TASK OBJECTIVE
Using the data below, set down every line from the one containing "potted plant: none" through the one containing "ottoman: present [404,752,536,871]", inclusive and unchanged. Pictures are to be skipped.

Stored data entries
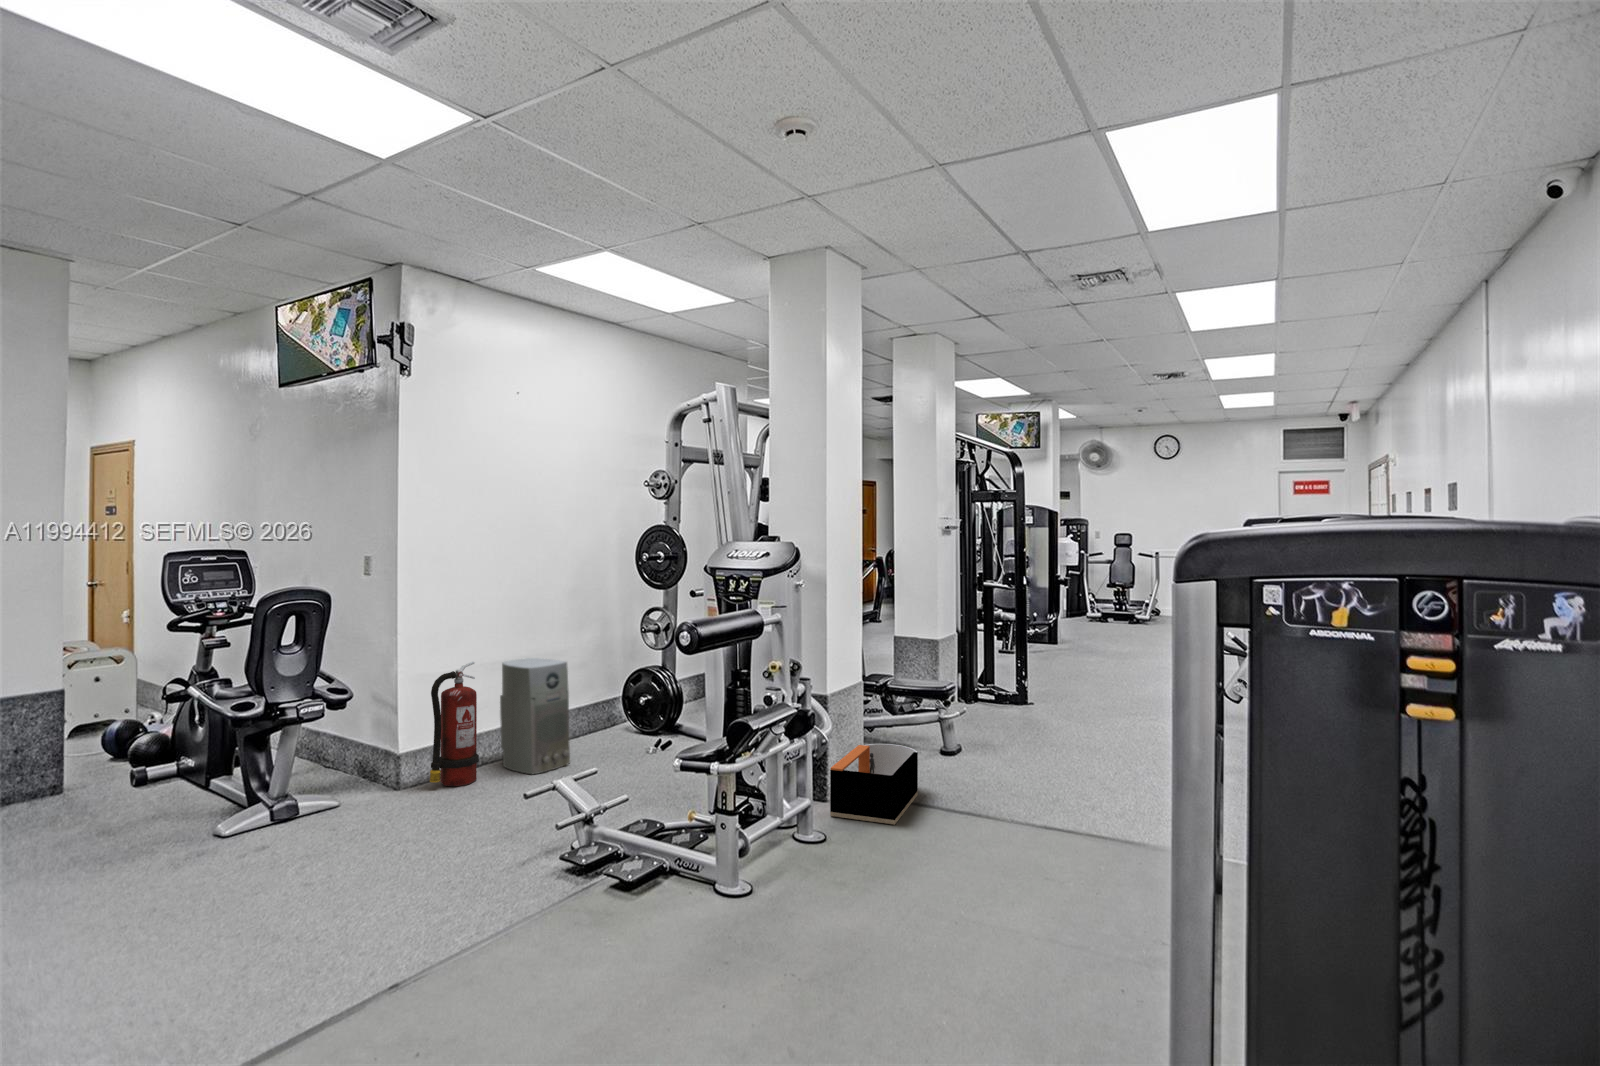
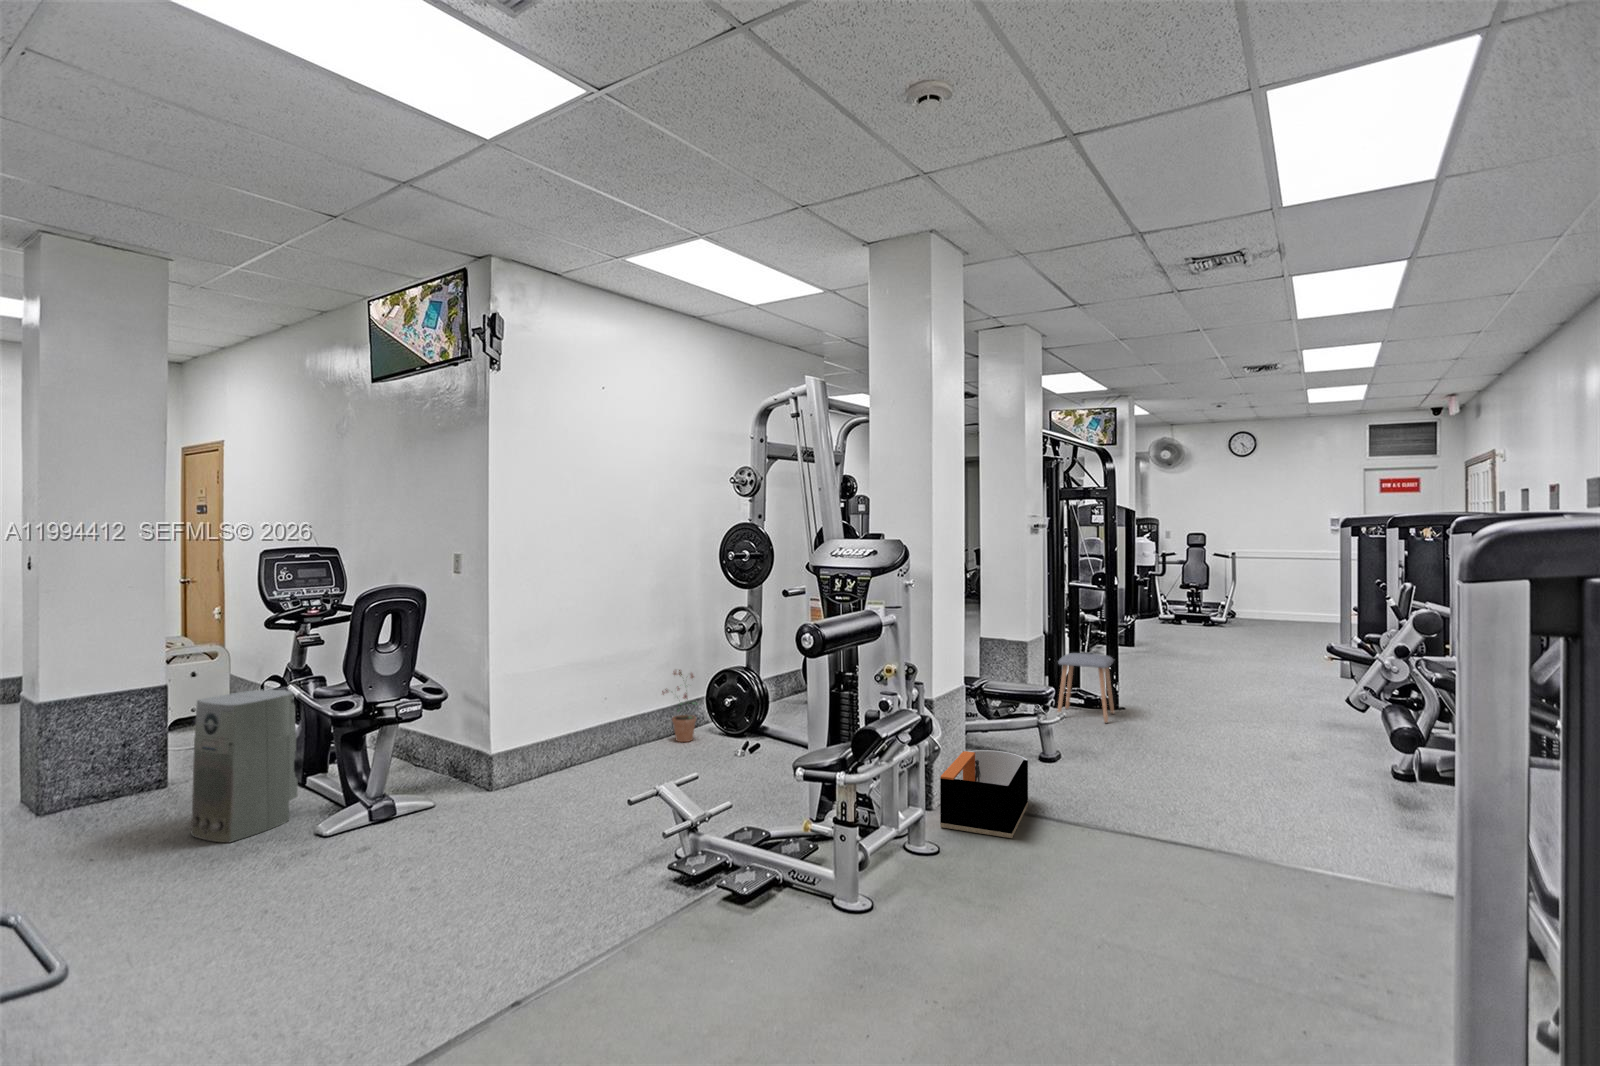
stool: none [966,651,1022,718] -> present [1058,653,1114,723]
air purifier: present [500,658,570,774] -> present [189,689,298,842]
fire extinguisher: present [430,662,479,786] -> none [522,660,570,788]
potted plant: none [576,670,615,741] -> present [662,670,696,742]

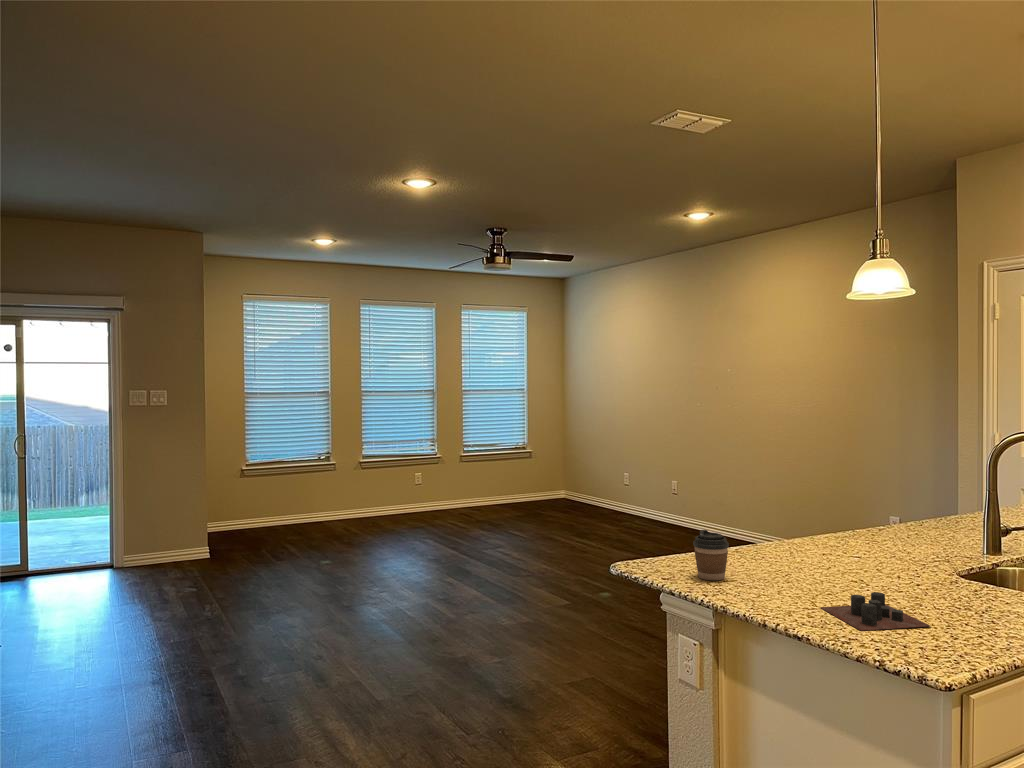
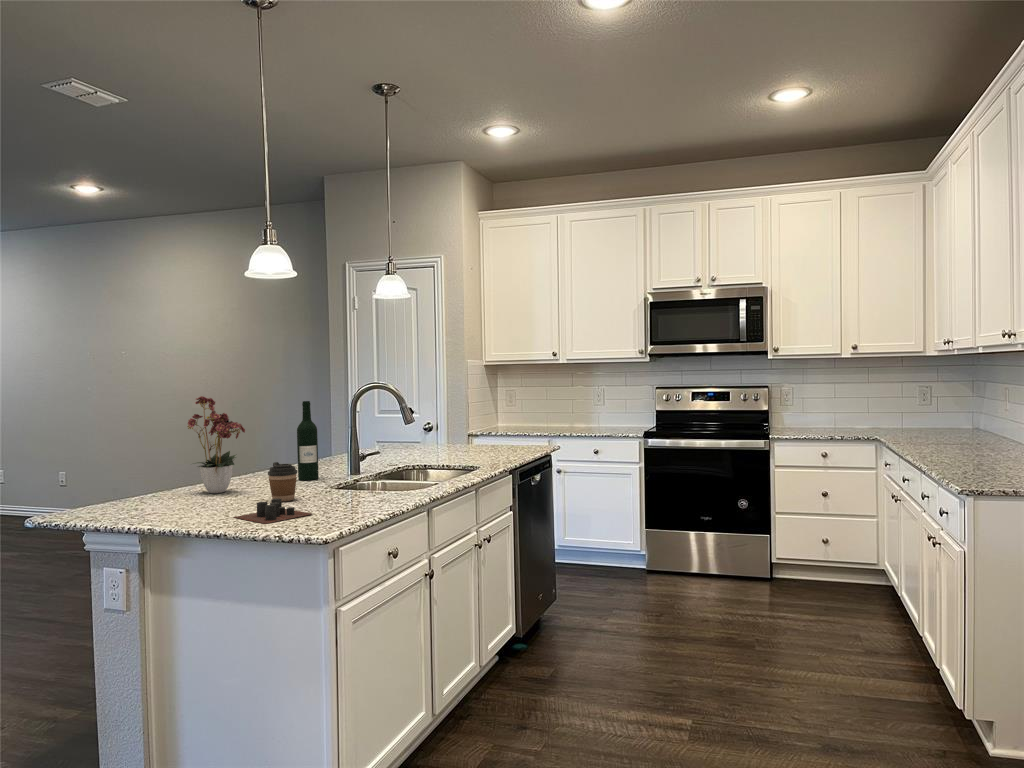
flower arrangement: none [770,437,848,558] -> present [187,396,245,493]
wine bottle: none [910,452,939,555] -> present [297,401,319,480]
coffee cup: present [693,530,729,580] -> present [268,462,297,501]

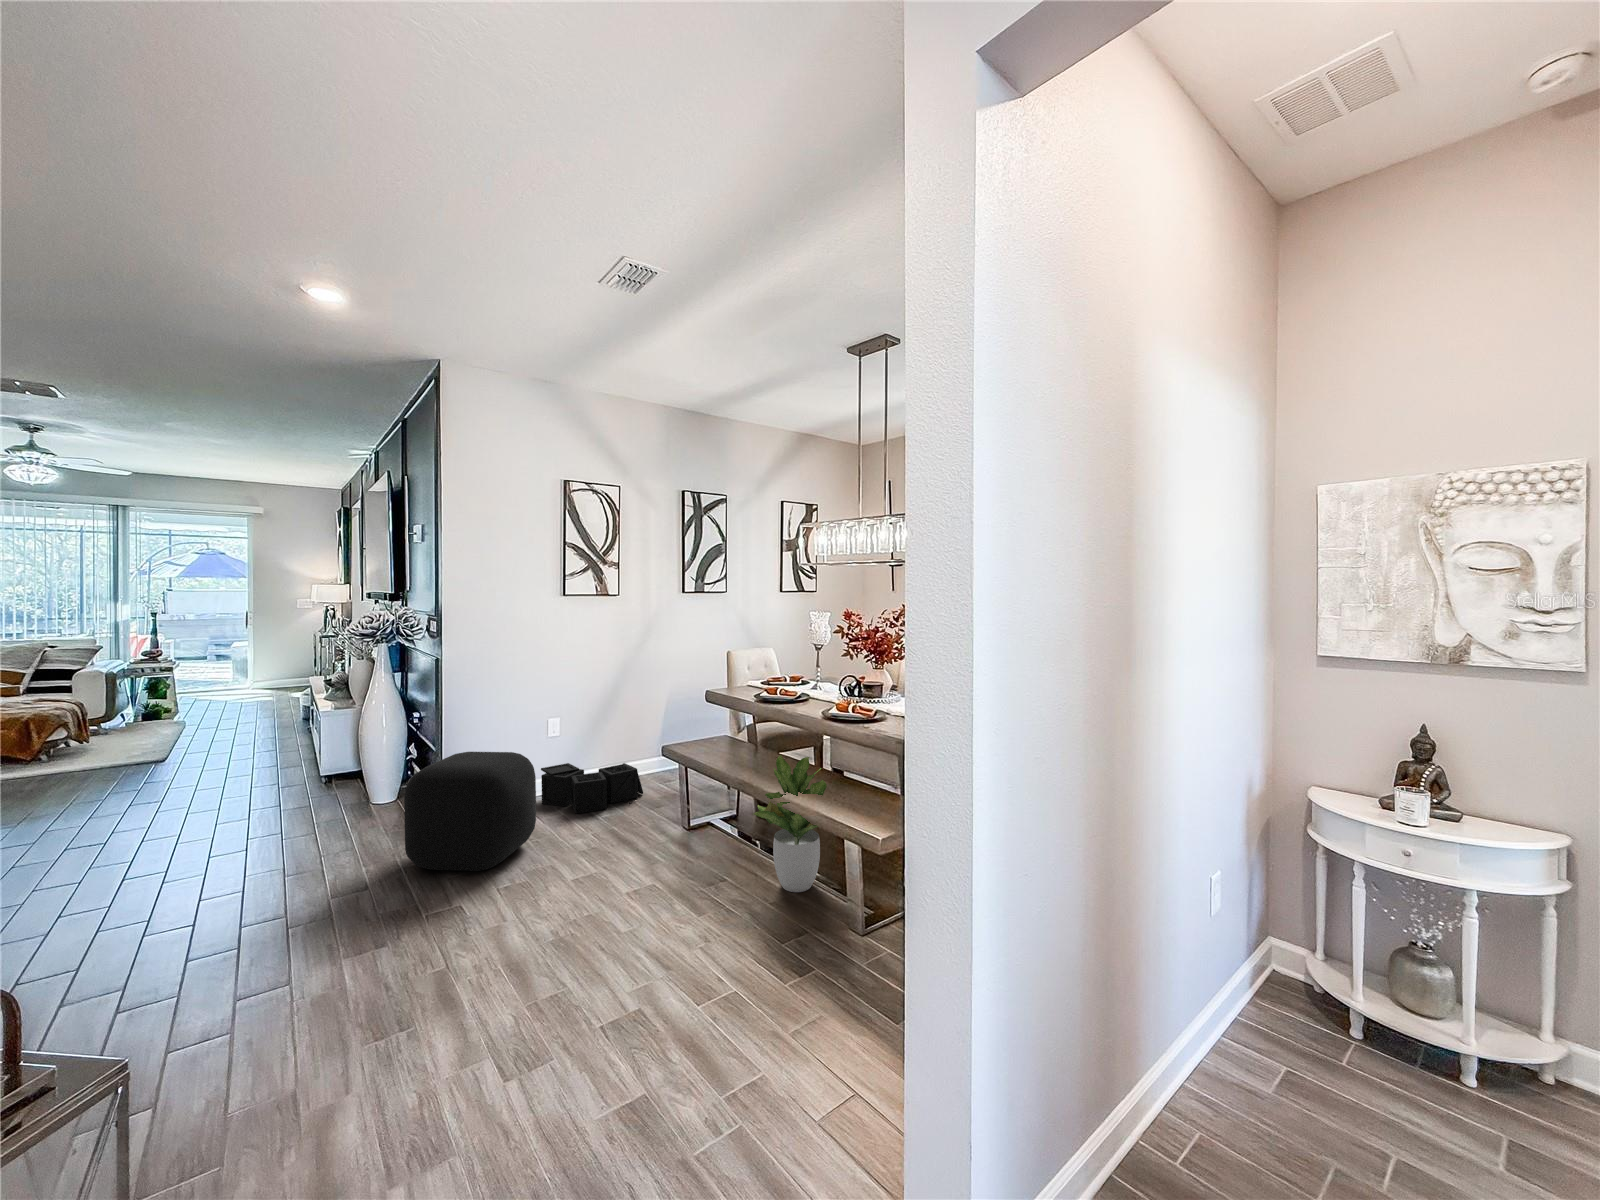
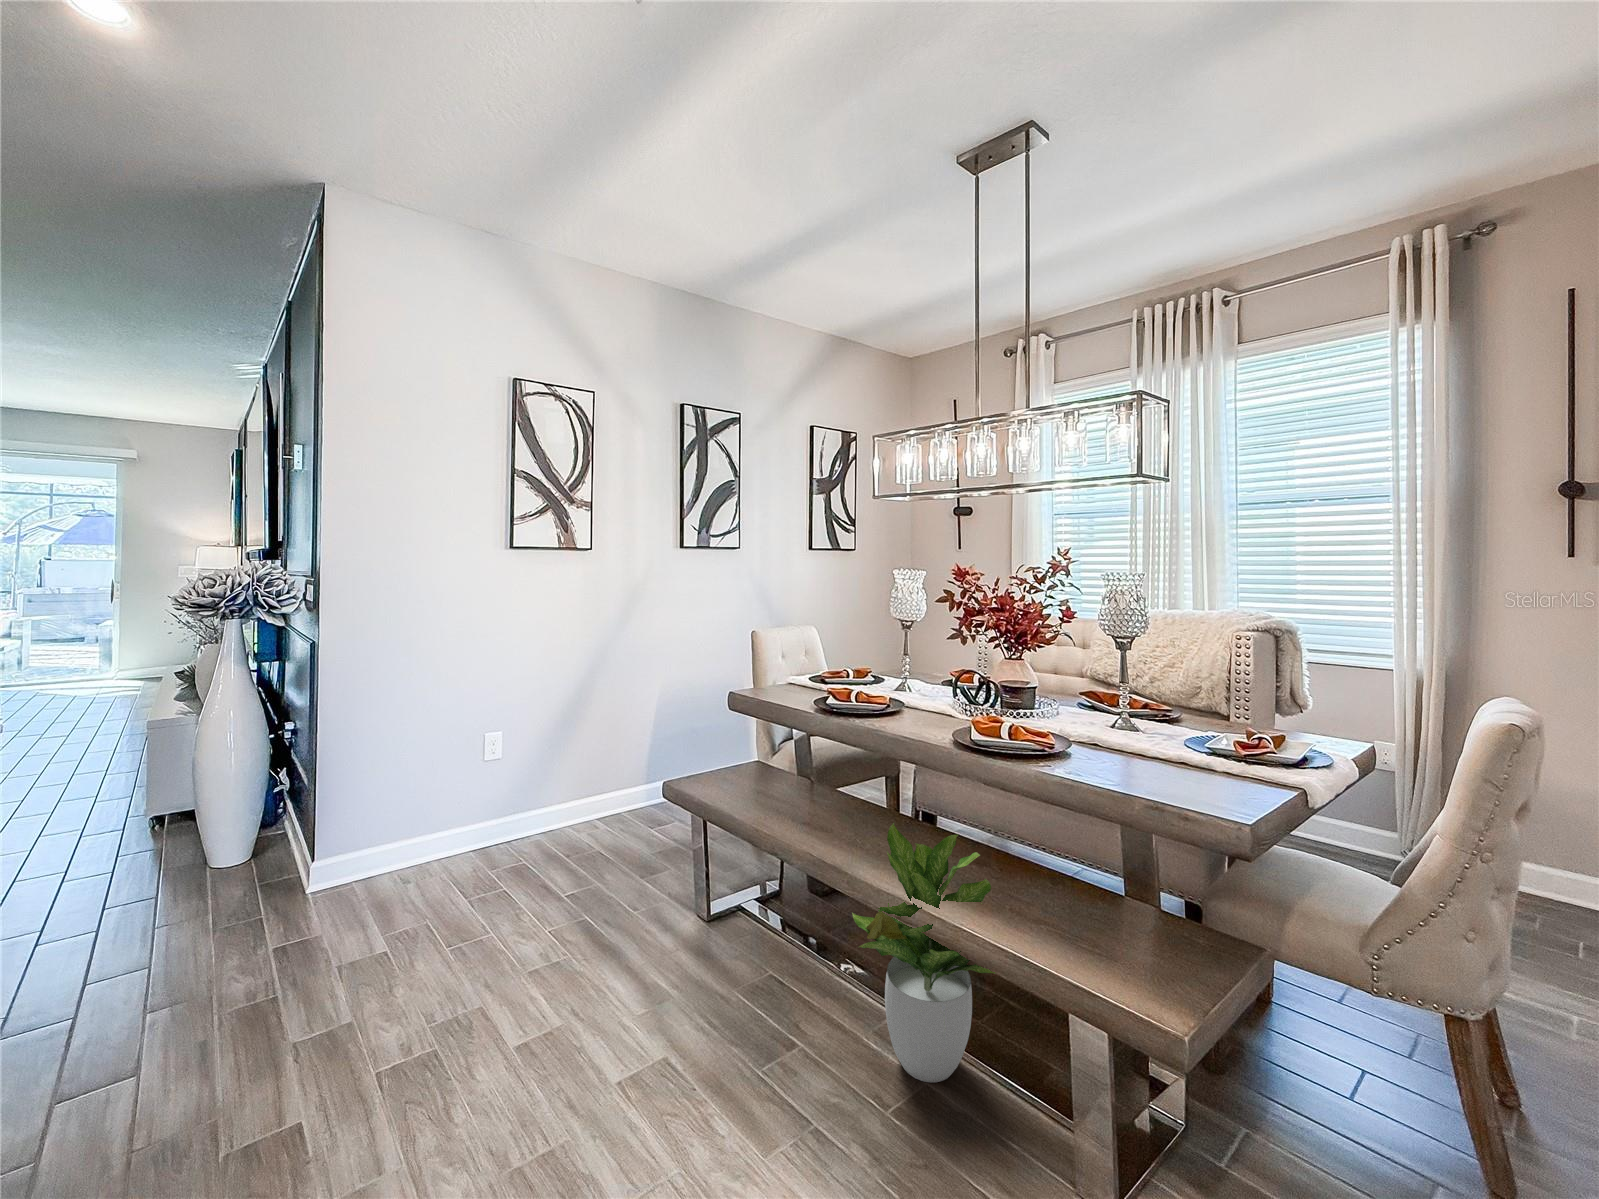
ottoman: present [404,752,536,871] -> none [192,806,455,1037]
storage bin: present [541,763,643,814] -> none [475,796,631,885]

YOUR RESPONSE
potted plant: none [576,670,615,741] -> present [662,670,696,742]

flower arrangement: none [770,437,848,558] -> present [187,396,245,493]
wine bottle: none [910,452,939,555] -> present [297,401,319,480]
coffee cup: present [693,530,729,580] -> present [268,462,297,501]

ottoman: present [404,752,536,871] -> none [192,806,455,1037]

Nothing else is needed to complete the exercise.